Text section:
The `train()` function is responsible for updating the network's parameters during the **training phase** using data from the training set. It sets the network to **training mode**, enabling layers like dropout that improve generalization. For **fully connected networks**, the input data is flattened into a 1D vector before being passed to the network, but this step is **skipped for convolutional neural networks (CNNs)**, which handle multi-dimensional inputs directly. During each batch, the function performs a **forward pass** to make predictions, calculates the **loss** using the Negative Log Likelihood function, and performs **backpropagation** to update the network’s weights. The function tracks and logs the **training progress** to monitor performance over time.

In [None]:
# Note: network.train() puts the network into "nondeterministic mode".
# This doesn't matter for the fully connected network, but it will matter for convolutional networks.
# CNNs rely on preserving spatial structure, so the nondeterministic mode can impact results.
def train(network, optimizer, epoch, trainloader, flatten_data=True):

    network.train()  # Set the network to training mode
    loss_logs = list()  # Track the loss over time

    for batch_idx, (data, target) in enumerate(trainloader):
        # For fully connected networks, we flatten the image data to feed it into the network.
        # CNNs, however, expect multi-dimensional image inputs, so we skip flattening.
        if flatten_data:
            data = flatten(data)  # Flatten the image (only for fully connected networks)

        # Move data to GPU if available
        data, target = data.to(device), target.to(device)

Required task 1:
Translate this sentence from the train() passage into Spanish: "CNNs rely on preserving spatial structure, so the nondeterministic mode can impact results."
Required task 2:
Pull out the part of the train() passage from "for batch_idx, (data, target)" up to and including "fully connected networks)", word for word.

Supplied information:
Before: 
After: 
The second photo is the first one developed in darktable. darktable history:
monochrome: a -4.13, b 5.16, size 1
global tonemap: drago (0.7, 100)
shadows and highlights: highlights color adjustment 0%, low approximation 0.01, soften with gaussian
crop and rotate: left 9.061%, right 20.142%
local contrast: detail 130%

Full solution 1:
Las CNN dependen de conservar la estructura espacial, por lo que el modo no determinista puede afectar los resultados.

Full solution 2:
for batch_idx, (data, target) in enumerate(trainloader):
        # For fully connected networks, we flatten the image data to feed it into the network.
        # CNNs, however, expect multi-dimensional image inputs, so we skip flattening.
        if flatten_data:
            data = flatten(data)  # Flatten the image (only for fully connected networks)